Élections 2020 à Kaya : Une centaine de bureaux de vote n’ont pas ouvert

A Kaya, plusieurs personnes n'ont pas eu la chance de voter, à la différence de la Capitale Ouagadougu, où presque tous les bureaux de vote ont pu ouvrir (Ph Burkina 24)

Au moment où les premières tendances des élections couplées du 22 novembre sont données par divers médias, il est intéressant de revenir sur cette journée d’élection dans la ville. Cette partie du Burkina Faso a été caractérisée en effet par un nombre important de déplacés internes dont certains ont pu exercer leur droit de vote.

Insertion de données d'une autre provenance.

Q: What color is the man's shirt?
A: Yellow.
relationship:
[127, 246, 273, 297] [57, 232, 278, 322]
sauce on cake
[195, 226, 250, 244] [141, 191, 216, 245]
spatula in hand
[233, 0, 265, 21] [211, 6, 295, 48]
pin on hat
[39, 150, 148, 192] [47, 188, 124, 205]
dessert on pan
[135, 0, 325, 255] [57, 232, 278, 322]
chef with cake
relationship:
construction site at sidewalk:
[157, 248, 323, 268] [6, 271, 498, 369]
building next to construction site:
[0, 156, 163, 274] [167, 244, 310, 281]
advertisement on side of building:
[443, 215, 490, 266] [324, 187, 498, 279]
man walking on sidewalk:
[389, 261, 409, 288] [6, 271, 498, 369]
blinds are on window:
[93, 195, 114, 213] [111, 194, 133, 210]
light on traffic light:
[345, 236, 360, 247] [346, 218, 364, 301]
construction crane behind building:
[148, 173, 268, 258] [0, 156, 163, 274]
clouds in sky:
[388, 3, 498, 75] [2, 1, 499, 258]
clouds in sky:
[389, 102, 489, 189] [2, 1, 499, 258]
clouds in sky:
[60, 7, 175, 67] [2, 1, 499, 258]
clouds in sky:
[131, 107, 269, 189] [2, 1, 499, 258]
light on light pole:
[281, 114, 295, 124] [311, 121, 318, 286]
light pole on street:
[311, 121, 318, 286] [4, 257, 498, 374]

L’électorat de la ville de Kaya a connu une hausse à l’occasion du double scrutin du dimanche 22 novembre. La raison est que les déplacés internes en âge de voter sont venus grossir le nombre des électeurs. Selon les données de la Commission électorale nationale indépendante (CENI), environ 3000 déplacés ont pu se faire enrôler dans la cité du « cuir ». Si ce nombre semble important, l’arbre ne doit pas cacher la forêt. En effet, sur 730 bureaux de vote que compte la province, 113 sont restés fermés pour raison d’insécurité. Malgré ce nombre élevé de bureau de vote qui n’ont pas pu ouvrir, « le pari selon le gouverneur de la région était de tenir le scrutin pour montrer que la démocratie burkinabé est toujours en marche. »

L’autre constat qui peut être fait est que la mobilisation des électeurs a été moyenne dans les nombreux bureaux de vote que nous avons visité. Au bureau de vote numéro 1 de l’école ADK1 par exemple, sur 287 inscrits, seulement 84 ont effectivement voté à l’heure du dépouillement. De nombreux jeunes interrogés sur cette faible participation ont estimé que « c’est parce que les gens préfèrent aller travailler pour avoir du concret que de perdre leur temps pour des élections qui ne leur apportent rien. »

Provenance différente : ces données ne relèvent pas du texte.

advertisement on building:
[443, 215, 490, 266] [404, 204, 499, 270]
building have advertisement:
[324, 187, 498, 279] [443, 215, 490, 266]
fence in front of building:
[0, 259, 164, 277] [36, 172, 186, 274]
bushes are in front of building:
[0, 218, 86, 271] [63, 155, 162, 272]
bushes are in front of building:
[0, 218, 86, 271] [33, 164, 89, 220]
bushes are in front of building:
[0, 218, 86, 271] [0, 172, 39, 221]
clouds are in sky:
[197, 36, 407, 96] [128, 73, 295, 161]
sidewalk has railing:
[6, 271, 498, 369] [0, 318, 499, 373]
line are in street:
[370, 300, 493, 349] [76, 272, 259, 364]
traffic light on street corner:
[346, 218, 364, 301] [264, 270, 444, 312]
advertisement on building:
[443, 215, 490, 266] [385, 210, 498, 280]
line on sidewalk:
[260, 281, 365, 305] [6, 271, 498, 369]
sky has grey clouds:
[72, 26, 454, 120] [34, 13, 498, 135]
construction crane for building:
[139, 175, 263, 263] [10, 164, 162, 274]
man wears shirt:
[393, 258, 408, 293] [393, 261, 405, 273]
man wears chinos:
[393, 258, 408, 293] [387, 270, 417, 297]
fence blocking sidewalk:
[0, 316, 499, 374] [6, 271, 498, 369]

Malgré ces insuffisances, les élections couplées dans la ville de Kaya n’ont pas connu d’incident majeur en dehors du matériel électoral qui a fait défaut au début de la journée dans certains bureaux de vote.

Idrissa Sawadogo, le représentant des déplacés internes de la province du Sanmatenga est resté suivre le dépouillement du vote pour dit-il « être témoin des premières tendances. » Il fonde l’espoir que « ces élections couplées vont être le début d’un retour de la paix et de la sécurité pour tout le Burkina afin que tous les déplacés internes puissent rejoindre leur village d’origine ».